Mengangkat tema "Manajemen Dokumentasi Video/Foto dan Hasil Pengawasan di Era Digitalisasi," diskusi ini menegaskan komitmen Bawaslu Jawa Timur dalam mengoptimalkan peran humas datin sebagai ujung tombak penyebarluasan informasi edukatif. Dwi Endah Prasetyowati, anggota Bawaslu Jawa Timur, menegaskan bahwa literasi digital merupakan bagian tak terpisahkan dari pengawasan demokrasi modern. Ia menyampaikan bahwa keberhasilan pengawasan tidak hanya bergantung pada ketegasan lembaga, tetapi juga pada pemahaman dan partisipasi aktif masyarakat, yang didorong melalui strategi komunikasi yang tepat dan inovatif.
Endah juga menekankan pentingnya kolaborasi strategis dengan mitra humas datin dalam menyebarkan pesan-pesan penting terkait transparansi dan akuntabilitas pengawasan. Ia percaya bahwa meningkatkan literasi digital masyarakat akan memperkuat pemahaman mereka terhadap proses demokrasi dan mendorong partisipasi aktif dalam pengawasan Pemilu. Oleh karena itu, Bawaslu terus berupaya mengembangkan berbagai inovasi komunikasi, termasuk kampanye digital yang menarik dan edukatif, agar pesan-pesan demokrasi dapat menjangkau seluruh lapisan masyarakat secara luas dan inklusif.
Diskusi ini turut menghadirkan narasumber dari berbagai daerah, seperti Nabrisi Rohid dari Bawaslu Kabupaten Tuban, Imam Maskur dari Bawaslu Kabupaten Trenggalek, Supriyanto dari Bawaslu Kota Batu, dan M. Syafiq dari Bawaslu Kabupaten Tulungagung. Mereka berbagi pengalaman serta strategi dalam mengembangkan komunikasi digital yang efektif, mulai dari pemanfaatan media sosial, pembuatan konten edukatif, hingga pelatihan literasi digital yang menyasar berbagai komunitas masyarakat. Melalui berbagai pendekatan ini, diharapkan citra pengawas Pemilu semakin positif dan tingkat kepercayaan masyarakat terhadap lembaga pengawasan dapat terus meningkat.

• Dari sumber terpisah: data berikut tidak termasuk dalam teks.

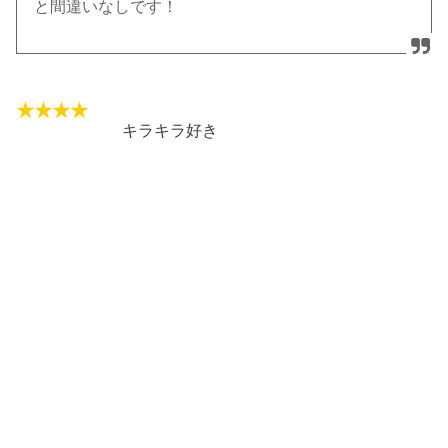
と間違いなしです！
キラキラ好き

Kegiatan yang merupakan bagian dari rangkaian "Cangkrukan Demokrasi" ini menitikberatkan peran humas datin sebagai motor penggerak dalam menyemarakkan literasi digital. Dengan demikian, pengawasan demokrasi diharapkan berjalan lebih efektif dan inklusif, serta mampu melibatkan masyarakat secara aktif dan sadar politik melalui media digital. Bawaslu Kota Surabaya pun menegaskan komitmennya untuk terus memperkuat peran strategis dalam menjaga integritas proses demokrasi, sekaligus memperkuat kepercayaan publik melalui strategi komunikasi yang inovatif dan kolaboratif.

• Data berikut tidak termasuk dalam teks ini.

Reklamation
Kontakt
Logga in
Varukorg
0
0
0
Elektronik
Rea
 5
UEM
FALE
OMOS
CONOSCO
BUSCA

Langkah ini diharapkan mampu menciptakan ekosistem demokrasi yang lebih sehat, terbuka, dan berintegritas. Melalui penguatan literasi digital dan inovasi komunikasi, Bawaslu Kota Surabaya bertekad menjadikan pengawasan Pemilu tidak hanya bersifat formal, tetapi juga mampu menjangkau dan melibatkan masyarakat secara aktif dalam menjaga dan mengawal proses demokrasi yang sehat dan berkeadaban.